▸ Your tasks
1/ According to the value-added food article, how long did the project between Ngāi Tahu and FoodSouth span?
2/ Resume the value-added food article right after its last sentence.

▸ Page extract
##########
Sustainable Future through Value-added Food

Sustainable Future through Value-added Food

FoodSouth

ef313c

Creating a sustainable future for its people and maximising its assets is a priority for South Island based iwi, Te Rūnanga o Ngāi Tahu (Ngāi Tahu). This position is both unique and reassuring, given many New Zealand businesses end up in the hands of overseas’ investors once they thrive.

 

Today most of Ngāi Tahu’s food assets are sold unprocessed into commodity markets while others are yet to be commercialised. With a vast range of high quality raw materials on hand and a strong cultural story to tell, Ngāi Tahu has an excellent opportunity to create additional value from its foods through processing and branding. At the same time, it has a chance to develop capabilities within its entrepreneurial food businesses beyond the traditional roles of farming and fishing.

 

To help it realise these opportunities, Ngāi Tahu engaged FoodSouth as its Business Advisor to help it develop and commercialise a selection of food products. The project which spanned eighteen months was supported by Te Pūnaha Hiringa: Māori Innovation Fund, a Ministry for Business Innovation and Employment initiative established to help Māori collectives grow capability, understanding and knowledge in areas that will allow it to realise the economic potential of its assets. The Fund also aims to help iwi engage more effectively with the enterprise and innovation systems available to them, something that FoodSouth could offer as part of the New Zealand Food Innovation Network.

 

 “Although we are well known for our pilot plant and capabilities in prototype development, we have a bunch of people with a wide knowledge and experience in developing and commercialising new food products, so are well placed to build and lead a project like this,” says FoodSouth CEO, John Morgan. “We also have a wide network of trusted specialists who we can bring on to a project to provide expert advice in particular areas, like technical food development, consumer research, labelling and food safety”.
##########
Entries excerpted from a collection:
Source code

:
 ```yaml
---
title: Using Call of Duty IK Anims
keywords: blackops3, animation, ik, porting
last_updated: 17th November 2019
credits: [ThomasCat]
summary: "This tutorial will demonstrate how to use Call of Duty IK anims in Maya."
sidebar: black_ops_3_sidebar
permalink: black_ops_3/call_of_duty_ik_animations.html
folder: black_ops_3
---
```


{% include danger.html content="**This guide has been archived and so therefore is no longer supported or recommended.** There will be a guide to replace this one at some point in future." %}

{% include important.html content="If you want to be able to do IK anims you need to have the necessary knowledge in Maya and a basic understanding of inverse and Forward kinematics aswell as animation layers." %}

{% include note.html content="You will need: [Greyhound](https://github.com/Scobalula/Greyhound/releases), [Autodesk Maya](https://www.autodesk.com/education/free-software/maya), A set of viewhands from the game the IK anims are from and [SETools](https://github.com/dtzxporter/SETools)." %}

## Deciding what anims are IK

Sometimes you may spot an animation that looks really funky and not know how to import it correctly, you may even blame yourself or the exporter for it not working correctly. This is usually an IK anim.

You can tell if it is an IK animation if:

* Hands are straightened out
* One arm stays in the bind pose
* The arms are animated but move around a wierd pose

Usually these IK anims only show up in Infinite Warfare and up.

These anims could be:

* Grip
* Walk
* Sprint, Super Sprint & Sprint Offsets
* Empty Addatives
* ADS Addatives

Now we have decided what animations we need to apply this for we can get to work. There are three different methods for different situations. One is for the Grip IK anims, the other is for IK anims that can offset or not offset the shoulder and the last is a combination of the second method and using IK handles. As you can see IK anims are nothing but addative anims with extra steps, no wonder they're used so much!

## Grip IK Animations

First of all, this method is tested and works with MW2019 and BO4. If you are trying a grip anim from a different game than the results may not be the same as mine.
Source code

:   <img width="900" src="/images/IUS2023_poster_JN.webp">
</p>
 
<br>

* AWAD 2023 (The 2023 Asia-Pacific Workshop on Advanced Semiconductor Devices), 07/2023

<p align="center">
##########
▸ Answers per task
1/ Eighteen months.

2/
FoodSouth’s advice throughout the project centred on the new product development process, guiding Ngāi Tahu through each of the steps from concept to prototype development, scale-up and commercialisation. “We started with six different raw materials and a handful of ideas, and took each as far as was deemed feasible,” explains John. “Some ideas were tossed out after the initial market research, while others are getting close to commercialisation. As with any product development, we have encountered a number of hurdles, some of which we have been able to overcome with modifications, while others simply made the product unviable. We are still anticipating that two products will make it to market, although the shape will be different from what was first envisaged.”

 

Extending a food business from primary producer to marketer of a branded food portfolio requires quite a different mindset as well as a whole new set of skills and capabilities. The process can be quite daunting for those making the transition as risk rises sharply while the business gets used to a new way of doing things.  Long-term, overall risk should lessen as the business will have a diversified product mix to work with and be less reliant on volatile commodity markets. Fortunately for Ngāi Tahu’s entrepreneurial food businesses, there is strong support from the Ngāi Tahu Business Development team who are now equipped to take a new product from concept to commercialisation on their own.